• _WHAT YOU WILL DO_:
With the images left out, print every entry that follows exactly.
== Segment start ==
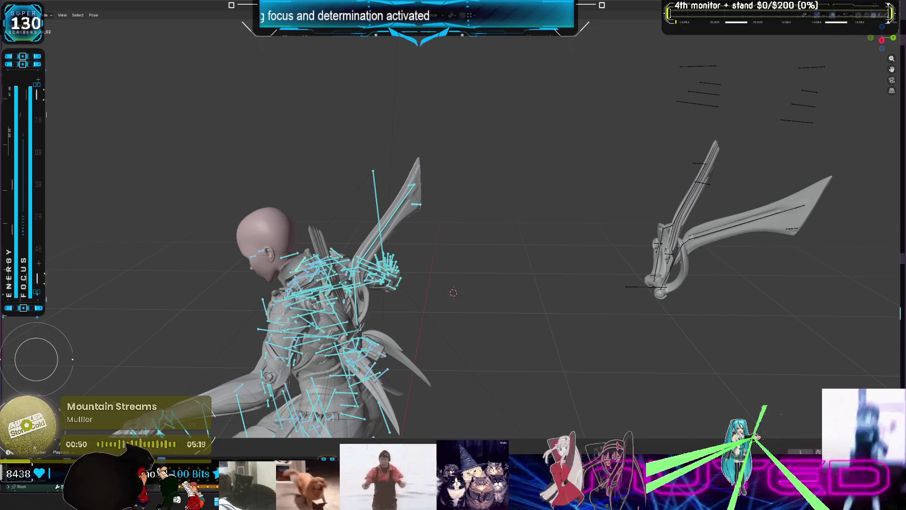
key(space)
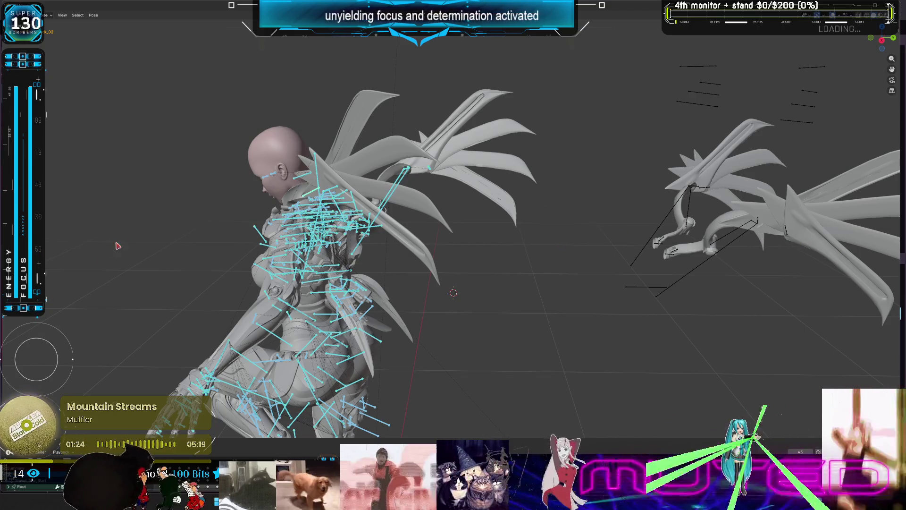
mouse_move(295, 258)
middle_down()
mouse_move(327, 259)
mouse_move(288, 255)
middle_up()
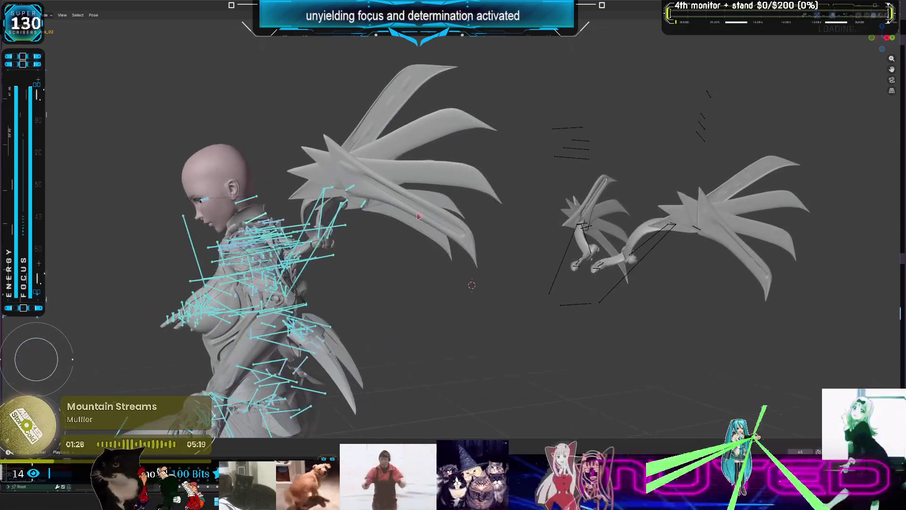
Step: Set viewport lighting to MatCap with the mauve-pink matcap, then select the standalone wing armature
click(893, 21)
click(853, 49)
click(850, 65)
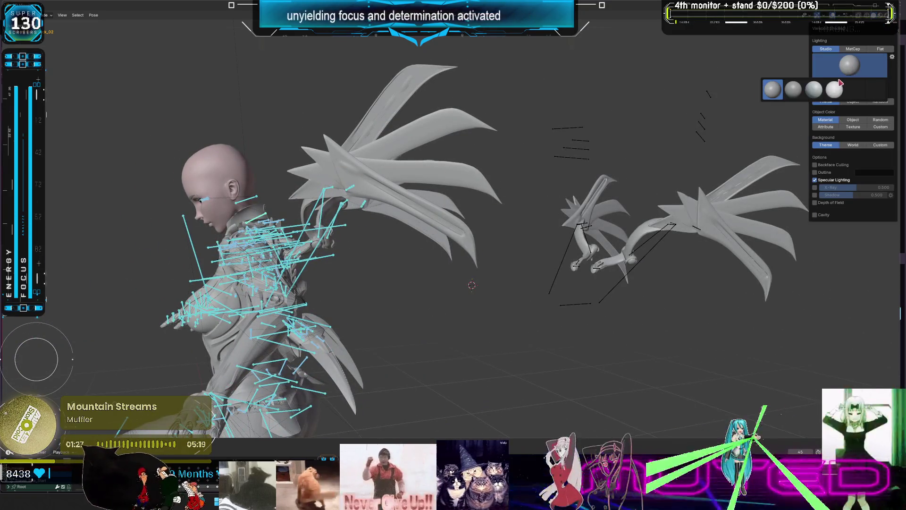
click(847, 88)
click(852, 71)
== Segment end ==
• _RESPONSE_:
key(space)
mouse_move(295, 258)
middle_down()
mouse_move(327, 259)
mouse_move(288, 255)
middle_up()
Step: Set viewport lighting to MatCap with the mauve-pink matcap, then select the standalone wing armature
click(893, 21)
click(853, 49)
click(850, 65)
click(847, 88)
click(852, 71)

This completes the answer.